Friday, February 22, started normally at the Packer Collegiate Institute in Brooklyn Heights, where I’m a senior. But by third period, word spread: A student had received an anonymous Facebook message threatening to shoot up the school. Was it a hoax? Should we be scared? Why wasn’t the school telling us anything? I soon learned an e-mail had been sent to teachers and parents, confirming the rumor, saying the police had been notified, and assuring them everything was under control.
But it didn’t seem like everything was under control. A halfhearted lockdown was in effect; no one could leave the building. Administrators didn’t address the student body. When the editors of the school newspaper, The Prism, received the administration’s memo, forwarded by a parent, we printed and distributed it. It was noon, about two hours after word of the threat had first filtered out, and students devoured our flyer. Modern communication continued to undercut administrators’ efforts to defuse the situation. Parents called the school seeking information; students called parents for permission to leave. Some kids were still in classes, which surreally continued as usual.

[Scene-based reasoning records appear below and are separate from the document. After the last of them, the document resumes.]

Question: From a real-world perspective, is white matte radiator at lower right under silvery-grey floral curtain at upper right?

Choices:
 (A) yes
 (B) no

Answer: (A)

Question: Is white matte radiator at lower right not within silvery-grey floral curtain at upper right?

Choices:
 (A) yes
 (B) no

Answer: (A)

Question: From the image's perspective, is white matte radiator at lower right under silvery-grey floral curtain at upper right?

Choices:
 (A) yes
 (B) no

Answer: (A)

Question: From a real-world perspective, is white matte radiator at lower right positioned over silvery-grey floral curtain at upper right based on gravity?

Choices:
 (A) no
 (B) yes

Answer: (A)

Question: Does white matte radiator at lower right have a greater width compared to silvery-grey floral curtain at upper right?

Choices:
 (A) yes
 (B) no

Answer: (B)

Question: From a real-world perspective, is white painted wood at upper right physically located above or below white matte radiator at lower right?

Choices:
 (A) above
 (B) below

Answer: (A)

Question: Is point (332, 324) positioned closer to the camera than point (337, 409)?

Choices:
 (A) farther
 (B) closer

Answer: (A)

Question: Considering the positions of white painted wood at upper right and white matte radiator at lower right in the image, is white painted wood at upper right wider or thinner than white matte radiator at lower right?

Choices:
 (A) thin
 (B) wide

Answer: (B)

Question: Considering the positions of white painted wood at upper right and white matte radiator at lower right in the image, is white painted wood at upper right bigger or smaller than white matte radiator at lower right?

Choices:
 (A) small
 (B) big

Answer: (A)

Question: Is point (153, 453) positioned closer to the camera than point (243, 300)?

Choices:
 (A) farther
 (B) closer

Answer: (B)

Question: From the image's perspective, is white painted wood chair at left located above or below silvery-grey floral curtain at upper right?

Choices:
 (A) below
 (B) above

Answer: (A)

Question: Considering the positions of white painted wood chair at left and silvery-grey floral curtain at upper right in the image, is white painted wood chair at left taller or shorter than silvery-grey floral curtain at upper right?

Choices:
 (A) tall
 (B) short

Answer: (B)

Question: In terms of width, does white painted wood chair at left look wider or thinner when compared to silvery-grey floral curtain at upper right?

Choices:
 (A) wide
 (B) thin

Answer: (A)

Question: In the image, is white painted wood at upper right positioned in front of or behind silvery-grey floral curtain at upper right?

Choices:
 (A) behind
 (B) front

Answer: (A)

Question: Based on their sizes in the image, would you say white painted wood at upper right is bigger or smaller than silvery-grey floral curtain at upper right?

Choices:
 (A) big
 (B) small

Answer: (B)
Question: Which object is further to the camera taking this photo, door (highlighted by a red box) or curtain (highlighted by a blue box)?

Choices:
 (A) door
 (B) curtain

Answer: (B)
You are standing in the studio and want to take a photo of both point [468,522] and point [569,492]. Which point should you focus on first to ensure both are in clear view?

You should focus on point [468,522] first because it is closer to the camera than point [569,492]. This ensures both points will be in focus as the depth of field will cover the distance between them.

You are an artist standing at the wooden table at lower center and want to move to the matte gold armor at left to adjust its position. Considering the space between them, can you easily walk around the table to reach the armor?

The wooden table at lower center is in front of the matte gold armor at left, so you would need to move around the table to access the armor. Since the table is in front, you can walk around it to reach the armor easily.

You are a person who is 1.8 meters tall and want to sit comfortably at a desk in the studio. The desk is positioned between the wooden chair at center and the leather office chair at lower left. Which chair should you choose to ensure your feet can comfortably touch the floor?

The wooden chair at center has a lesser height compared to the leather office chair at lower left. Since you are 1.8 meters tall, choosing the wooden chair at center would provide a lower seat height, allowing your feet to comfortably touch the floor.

I considered leaving with my younger sister, or dismissing the incident as a joke; I did neither. Parents drifted in to retrieve their children. A police officer stood watch at the front door. Teachers remained tight-lipped. Just after 1 p.m., we got word that there’d finally be an assembly to fill us in. In the chapel, the head of school confirmed what everyone knew, assured us things were under control, and said he didn’t believe anyone was ever in danger. Police had identified a suspect, he said, who hadn’t yet been apprehended, but they knew the suspect wasn’t on school grounds. If we got a parent’s permission, he said, we could leave school. No one quite understood how we could be sure we were safe while the suspect was still at large.
An e-mail sent to parents later in the afternoon explained that the suspect had been identified as a Packer sophomore and a warrant issued for his arrest. On Monday, we learned he’d been arrested over the weekend, charged with a misdemeanor, and released to his parents. Administrators made one thing clear: He won’t be back at school.